*Kutipan Bacaan*.

Baca artikel IDN Times lainnya di IDN App
IDN Ecosystem
IDN Signature Events
For
You

JPPI: Wisuda Anak Sekolah Cuma Jadi Ajang Pamer

ilustrasi wanita wisuda (pexels.com/HONG SON)
ilustrasi wanita wisuda (pexels.com/HONG SON)
Intinya sih...
  • JPPI menyoroti wisuda pendidikan dasar dan menengah yang lebih pamer kemewahan daripada penghargaan akademik.
  • Wisuda mewah minim nilai edukatif bagi siswa TK hingga SMA, berpotensi menanamkan materialisme sejak dini, dan memberi beban finansial pada keluarga.
  • Sekolah disarankan mengadakan perpisahan yang sederhana namun bermakna, serta mendukung regulasi pemerintah yang melarang praktik wisuda mewah dan konsumtif.
Disclaimer: This summary was created using Artificial Intelligence (AI)

Tangerang Selatan, IDN Times – Jaringan Pemantau Pendidikan Indonesia (JPPI) menyoroti maraknya penyelenggaraan wisuda di tingkat pendidikan dasar dan menengah yang dinilai semakin jauh dari esensi pendidikan.

Koordinator Nasional JPPI, Ubaid Matraji menyatakan, bahwa praktik wisuda saat ini lebih sering menjadi ajang pamer kemewahan, daripada bentuk penghargaan atas capaian akademik siswa. Akhirnya, wisuda itupun hanya buang-buang uang orangtua dan wali murid.

"Ini sudah jauh melenceng dari esensi pendidikan itu sendiri dan lebih terkesan sebagai kompetisi terselubung antar orangtua untuk menunjukkan status sosial,” ujar Ubaid, Jumat (9/5/2025).

1. Ubaid menyebut wisuda mewah untuk siswa tak beri edukasi ke warga

Ilustrasi wisuda. (IDN Times/Mardya Shakti)
Ilustrasi wisuda. (IDN Times/Mardya Shakti)

Ia menilai, bahwa bagi siswa TK hingga SMA, wisuda mewah justru minim nilai edukatif. Menurutnya, pada jenjang TK dan SD, pemahaman siswa terhadap kelulusan masih sangat sederhana sehingga seremoni besar tidak relevan dengan pengalaman belajar mereka.

“Jika fokusnya hanya pada seremonial dan bukan pada refleksi proses belajar, maka nilai edukatifnya sangat dipertanyakan. Lebih sering ini hanya menjadi pelampiasan euforia sesaat tanpa meninggalkan kesan mendalam tentang pentingnya ilmu pengetahuan,” jelasnya.

Lebih lanjut, Ubaid mengingatkan bahwa wisuda berbiaya tinggi bisa memberikan dampak psikologi dan sosial yang negatif. Ia menyebut, anak-anak bisa tertanam nilai materialisme sejak dini, sementara keluarga dengan kondisi ekonomi terbatas bisa terbebani secara finansial.

*Yang Perlu Dikerjakan*.
• 1. Dalam berita tentang wisuda anak sekolah, siapa yang menjabat sebagai Koordinator Nasional JPPI?
• 2. Salin kata demi kata baris-baris catatan dari baris pertama catatan hingga baris yang memuat "допомагає вам ефективно організовувати". Baris tersebut juga ikut disalin.

*Masukan Latihan*.
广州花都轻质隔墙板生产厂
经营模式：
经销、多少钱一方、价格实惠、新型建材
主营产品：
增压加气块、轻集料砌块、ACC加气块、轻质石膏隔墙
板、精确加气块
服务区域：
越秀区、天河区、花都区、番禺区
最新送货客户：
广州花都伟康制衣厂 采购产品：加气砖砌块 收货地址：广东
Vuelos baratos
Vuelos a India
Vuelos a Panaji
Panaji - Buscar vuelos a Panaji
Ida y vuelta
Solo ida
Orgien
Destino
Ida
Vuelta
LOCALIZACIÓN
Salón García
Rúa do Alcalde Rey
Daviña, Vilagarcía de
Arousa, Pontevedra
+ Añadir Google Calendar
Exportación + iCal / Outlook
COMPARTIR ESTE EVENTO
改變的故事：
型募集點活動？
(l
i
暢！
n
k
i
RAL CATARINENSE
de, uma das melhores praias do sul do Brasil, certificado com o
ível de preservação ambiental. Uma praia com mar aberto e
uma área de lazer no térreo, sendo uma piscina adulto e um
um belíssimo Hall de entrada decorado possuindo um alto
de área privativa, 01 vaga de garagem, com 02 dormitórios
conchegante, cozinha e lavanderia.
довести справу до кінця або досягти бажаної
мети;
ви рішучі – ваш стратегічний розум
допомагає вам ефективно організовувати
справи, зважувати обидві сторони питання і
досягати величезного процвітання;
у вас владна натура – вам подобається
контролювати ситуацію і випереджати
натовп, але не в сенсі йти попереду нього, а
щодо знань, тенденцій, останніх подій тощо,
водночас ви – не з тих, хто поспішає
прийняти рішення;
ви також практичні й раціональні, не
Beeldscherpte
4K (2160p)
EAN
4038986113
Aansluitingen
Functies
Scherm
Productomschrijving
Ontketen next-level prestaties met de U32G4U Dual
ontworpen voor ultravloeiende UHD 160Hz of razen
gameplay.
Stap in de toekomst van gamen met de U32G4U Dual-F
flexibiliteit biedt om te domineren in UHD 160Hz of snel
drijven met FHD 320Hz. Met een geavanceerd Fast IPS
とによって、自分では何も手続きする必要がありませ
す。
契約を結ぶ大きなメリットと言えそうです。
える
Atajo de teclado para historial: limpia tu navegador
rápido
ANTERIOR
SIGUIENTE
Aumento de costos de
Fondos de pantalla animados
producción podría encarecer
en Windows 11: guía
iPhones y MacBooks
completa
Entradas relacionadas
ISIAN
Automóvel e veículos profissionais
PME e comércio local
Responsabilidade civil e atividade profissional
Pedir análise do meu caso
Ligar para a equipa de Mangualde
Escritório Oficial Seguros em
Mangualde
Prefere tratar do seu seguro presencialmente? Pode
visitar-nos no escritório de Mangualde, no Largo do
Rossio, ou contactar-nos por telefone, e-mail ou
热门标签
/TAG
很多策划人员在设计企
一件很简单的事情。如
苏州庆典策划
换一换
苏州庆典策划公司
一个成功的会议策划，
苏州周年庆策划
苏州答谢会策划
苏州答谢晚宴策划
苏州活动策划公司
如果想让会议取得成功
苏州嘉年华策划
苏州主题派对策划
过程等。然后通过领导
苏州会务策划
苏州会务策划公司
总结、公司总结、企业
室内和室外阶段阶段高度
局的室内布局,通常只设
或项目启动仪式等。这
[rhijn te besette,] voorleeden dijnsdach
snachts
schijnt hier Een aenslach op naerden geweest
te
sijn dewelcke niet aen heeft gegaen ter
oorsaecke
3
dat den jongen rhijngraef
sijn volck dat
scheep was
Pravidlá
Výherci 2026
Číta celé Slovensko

*Jawaban Tertulis Anda*.
• 1. Ubaid Matraji.

• 2.
广州花都轻质隔墙板生产厂
经营模式：
经销、多少钱一方、价格实惠、新型建材
主营产品：
增压加气块、轻集料砌块、ACC加气块、轻质石膏隔墙
板、精确加气块
服务区域：
越秀区、天河区、花都区、番禺区
最新送货客户：
广州花都伟康制衣厂 采购产品：加气砖砌块 收货地址：广东
Vuelos baratos
Vuelos a India
Vuelos a Panaji
Panaji - Buscar vuelos a Panaji
Ida y vuelta
Solo ida
Orgien
Destino
Ida
Vuelta
LOCALIZACIÓN
Salón García
Rúa do Alcalde Rey
Daviña, Vilagarcía de
Arousa, Pontevedra
+ Añadir Google Calendar
Exportación + iCal / Outlook
COMPARTIR ESTE EVENTO
改變的故事：
型募集點活動？
(l
i
暢！
n
k
i
RAL CATARINENSE
de, uma das melhores praias do sul do Brasil, certificado com o
ível de preservação ambiental. Uma praia com mar aberto e
uma área de lazer no térreo, sendo uma piscina adulto e um
um belíssimo Hall de entrada decorado possuindo um alto
de área privativa, 01 vaga de garagem, com 02 dormitórios
conchegante, cozinha e lavanderia.
довести справу до кінця або досягти бажаної
мети;
ви рішучі – ваш стратегічний розум
допомагає вам ефективно організовувати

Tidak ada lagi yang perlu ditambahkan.